United States of Tara foi o primeiro palco para Brie demonstrar que suas habilidades dramáticas não estavam confinadas a um padrão e ela podia alçar vôos maiores. Essa mudança foi consolidada em 2013 quando ela caiu de cabeça no cinema independente. No festival de Sundance ela surgiu, ainda como coadjuvante, em Como Não Perder Essa Mulher (título horroroso para Don Jon, “dramédia” escrita, dirigida e protagonizada por Joseph Gordon-Levitt), e no delicioso O Maravilhoso Agora, dividindo a cena com Miles Teller e Shailene Woodley. Mas o jogo virou dois meses depois, no festival South by Southwest em Austin, Texas, quando ela finalmente protagonizou seu primeiro filme, o drama Short Term 12.

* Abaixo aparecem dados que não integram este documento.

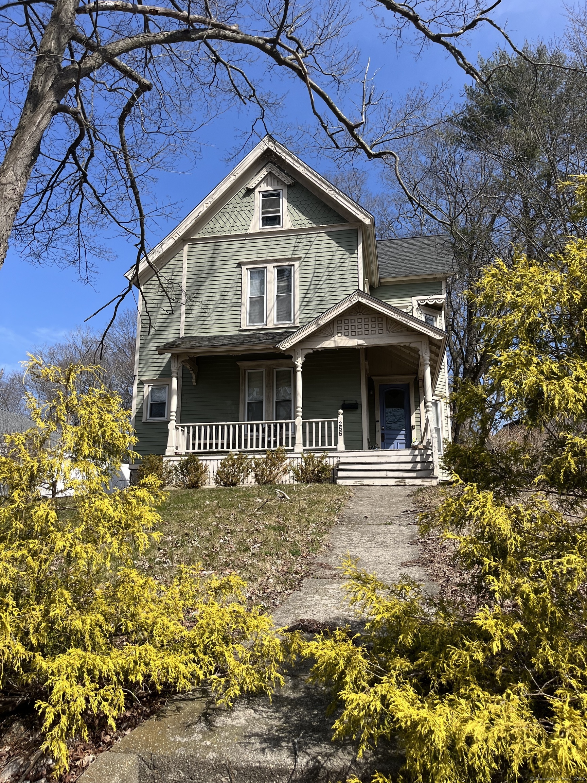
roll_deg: +2.4
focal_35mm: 26
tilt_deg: +10.0
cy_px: 392
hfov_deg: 53.1
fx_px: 588
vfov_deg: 67.3
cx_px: 294
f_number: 1.6
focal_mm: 5.1
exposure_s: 1/2825
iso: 50
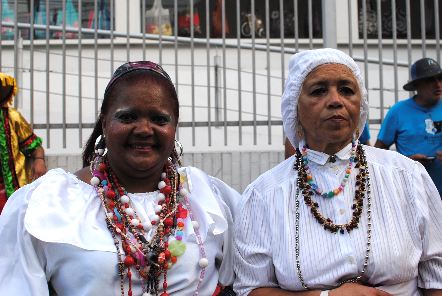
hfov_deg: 37.8
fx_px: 645
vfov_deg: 25.8
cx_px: 221
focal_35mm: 52
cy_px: 148
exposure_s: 1/125
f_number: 5.6
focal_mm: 35
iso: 200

Short Term 12 foi seu primeiro filme como protagonista
No papel da supervisora de uma casa que abriga adolescentes problemáticos, Brie é o centro emocional do filme, alternando alegria e fúria, sorriso e lágrimas. É uma performance difícil e contida, que nas mãos de uma atriz menos capaz podia facilmente cair na caricatura. O reconhecimento veio por meio de uma dúzia de indicações e vitórias em diversos festivais de cinema, e marcou seu ponto de virada de coadjuvante bacana a performer capaz de “carregar” um filme, principalmente no ambiente confortável do cinema independente e longe da pressão monetária hollywoodiana.
Mas o cinemão, claro, não tardou a chamar. Mark Wahlberg chegou na frente, e escalou Brie para co-protagonizar o drama O Apostador, de 2014 (que eu comentei aqui). Dirigido por Rupert Wyatt, é uma refilmagem do longa dirigido por James Toback em 1974, com James Caan no papel-título, e acompanha a espiral descendente de um professor com uma compulsão por jogos que aos poucos mina sua vida. Brie surge como uma de suas alunas, também um prodígio em literatura, que trabalha como garçonete em uma casa de apostas que ele frequenta. Não é pouco dizer que a atriz é o ponto alto do filme, entregando uma performance poderosa ao lado de Wahlberg.
Com Mark Wahlberg em O Apostador
Embora 2015 tenha trazido a atriz em filmes tão diferentes como a dramédia indie Digging for Fire (ao lado de Orlando Bloom, Sam Rockwell e Anna kendrick) e o sucesso de bilheteria Descompensada (comédia com Amy Schumer e Bill Hader), foi mesmo em O Quarto de Jack que Brie depositou todo seu talento dramático. O Oscar foi consequência de um trabalho meticuloso de construção de personagem e de uma performance contida, multifacetada e hipnotizante.
O Oscar também pode ser uma armadilha, trazendo um peso capaz de ancorar uma carreira, se for conduzida de maneira apressada. Mas Brie Larson, apesar de parecer, não é uma novata que pode sucumbir ao deslumbre do careca dourado – a foto que ilustra esse texto, com ela de tênis e devorando um hamburguer, segurando o Oscar em plena festa da Vanity Fair, mostra que a atriz entende o humor da situação. Embora tenha um par de produções já na gaveta para este ano – que com certeza se beneficiarão do status de ter uma estrela oscarizada no elenco –, seu próximo filme para o mundo é Kong: Skull Island, super produção que a coloca no coração do mundo dos blockbusters, ao lado de Tom Hiddleston, Samuel L. Jackson e uma cota razoável de efeitos especiais. Menos ela, claro: Briel Larson é bem real.